▸ **Text section**:
|---|
These approximately 550-base upstream and downstream fragments were then used as primers in a second PCR reaction. The Roche Expand Long Template PCR system (Roche Diagnostics, West Sussex UK) containing a mixture of Taq and Tgo DNA polymerases was used, a typical reaction containing 0.5 μl (approximately 50 ng) of each of the first PCR products, 0.3-0.5 μg of the NotI-digested plasmid. PCR was carried out in a reaction volume of 50 μl, containing 200 μM of each dNTP, 1.75 mM MgCl₂, 50 mM Tris/HCl pH 9.2, 16 mM (NH₄)SO₄, and 0.75 μl of enzyme mix. A Bio-Rad Thermo-Cycler 1000 (Bio-Rad laboratories, Hertfordshire UK) was programmed to initially denature the samples at 92°C for 120 s, then perform 10 cycles of 10 s at 92°C, 30 s at 50°C, 120 s at 68°C, followed by 25 cycles of 15 s at 92°C, 30 s at 50°C, and 120 s at 68°C, with an additional 20 s elongation for each successive cycle 46 .

The resulting PCR product was used to transform K. lactis CK11 or S. kluyveri CBS 3082 following the method of Hill et al. 47 . Cells were grown in rich medium to a density of approximately 10⁷ cells/l, harvested by centrifugation, washed in 10 ml 100 μM lithium acetate, and finally resuspended in 1 ml of 100 μM lithium acetate. A total of 100 μl of cell suspension was added per 10 μl of PCR product; 240 μl of 50% (w/v) poly(ethylene glycol)-3000; 30 μl 1 M lithium acetate; and 25 μl 2 mg/ml single-stranded (ss)-DNA. The suspension was incubated at 30°C with shaking for 30 min; 43 μl of dimethylsulfoxide added; and subsequently heat shocked at 42°C for 10 min. Cells were incubated in YPD for 3 h at 30°C, and G418 and nourseothricin-resistant transformants selected on YPD containing 0.2 mg/ml G418 and 0.1 mg/ml clonNAT (Werner Bioagents, Jena Germany), respectively. Correct marker integration was confirmed by colony PCR amplification of both the marker gene, and of the remaining copy of the target locus.

Stationary-phase cultures were diluted 1:100 in YPD, and 200 μl transferred into 1 well of a 96-well microtitre plate. A BMG Fluostar Optima microplate reader (BMG Labtech, Aylesbury UK) was used to take 600 nm absorbance readings at 10-min intervals over a period of 24-35 h. A curve-fitting algorithm, implemented in R, calculated the maximum growth rate from the measured growth curve, and the median was taken across all replicates of the strain in the plate. This value was compared with the median for each of the other strains in the same microplate, with significant growth-rate variation identified using a two-tailed t test at 95% significance. Measurements were repeated at least five times for each strain. The standard deviation of the repeated measurements was calculated, and the maximum among all strains (9%) was taken as the uncertainty in each strain.

The P value for the overlap between the sets of haploinsufficient genes in S. kluyveri or K. lactis and S. cerevisiae was calculated by assuming that the frequency of haploinsufficiency within the genome of these two species was equal to that in S. cerevisiae (approximately 20% in YPD). A P value can be ascribed to each orthologue set individually. With the null hypothesis that haploinsufficiency in S. cerevisiae and S. kluyveri/K. lactis is independent, the probability that both members of a given orthologue pair are HI is P = 0.2, and if the gene is HI in all three species, P = 0.2² = 0.04. The probability of observing n orthologue pairs in which both genes are HI, out of N pairs tested, is then given by the binomial probability of n successes, and (N-n) failures, with probability of success = 0.2. Thus the P value for 9/10 K. lactis/S. cerevisiae pairs having both orthologues HI is 4 × 10^-6, and for 4/5 S. kluyveri/S. cerevisiae pairs both being HI is 7 × 10^-3.
|---|
▸ **Recorded data**:
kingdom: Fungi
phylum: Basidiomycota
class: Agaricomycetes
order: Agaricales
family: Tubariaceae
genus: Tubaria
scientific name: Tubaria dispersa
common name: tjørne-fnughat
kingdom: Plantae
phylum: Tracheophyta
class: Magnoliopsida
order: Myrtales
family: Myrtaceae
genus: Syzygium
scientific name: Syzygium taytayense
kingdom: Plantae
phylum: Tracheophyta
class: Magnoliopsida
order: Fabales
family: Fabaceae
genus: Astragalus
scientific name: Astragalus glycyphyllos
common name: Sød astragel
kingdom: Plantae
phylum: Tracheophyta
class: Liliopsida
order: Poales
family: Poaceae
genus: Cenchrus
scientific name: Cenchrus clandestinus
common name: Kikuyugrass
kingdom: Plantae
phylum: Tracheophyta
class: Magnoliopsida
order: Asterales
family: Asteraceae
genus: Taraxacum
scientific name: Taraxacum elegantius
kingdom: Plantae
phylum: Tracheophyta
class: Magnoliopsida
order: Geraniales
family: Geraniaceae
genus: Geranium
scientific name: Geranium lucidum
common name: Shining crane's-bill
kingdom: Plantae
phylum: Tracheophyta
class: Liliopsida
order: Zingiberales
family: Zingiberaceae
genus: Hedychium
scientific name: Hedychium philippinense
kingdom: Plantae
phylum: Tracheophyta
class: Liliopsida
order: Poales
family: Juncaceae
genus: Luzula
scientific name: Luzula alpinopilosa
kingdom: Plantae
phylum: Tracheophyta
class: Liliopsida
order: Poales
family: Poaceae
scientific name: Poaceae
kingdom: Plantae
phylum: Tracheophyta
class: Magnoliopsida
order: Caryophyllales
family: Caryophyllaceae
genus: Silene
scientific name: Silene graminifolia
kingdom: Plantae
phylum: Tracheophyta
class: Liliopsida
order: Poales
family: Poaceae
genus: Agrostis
|---|
▸ **What is being asked**: Reproduce verbatim the portion of the yeast methods text above that runs from "These approximately 550-base" to "successive cycle 46 .".

▸ **Result**:
These approximately 550-base upstream and downstream fragments were then used as primers in a second PCR reaction. The Roche Expand Long Template PCR system (Roche Diagnostics, West Sussex UK) containing a mixture of Taq and Tgo DNA polymerases was used, a typical reaction containing 0.5 μl (approximately 50 ng) of each of the first PCR products, 0.3-0.5 μg of the NotI-digested plasmid. PCR was carried out in a reaction volume of 50 μl, containing 200 μM of each dNTP, 1.75 mM MgCl₂, 50 mM Tris/HCl pH 9.2, 16 mM (NH₄)SO₄, and 0.75 μl of enzyme mix. A Bio-Rad Thermo-Cycler 1000 (Bio-Rad laboratories, Hertfordshire UK) was programmed to initially denature the samples at 92°C for 120 s, then perform 10 cycles of 10 s at 92°C, 30 s at 50°C, 120 s at 68°C, followed by 25 cycles of 15 s at 92°C, 30 s at 50°C, and 120 s at 68°C, with an additional 20 s elongation for each successive cycle 46 .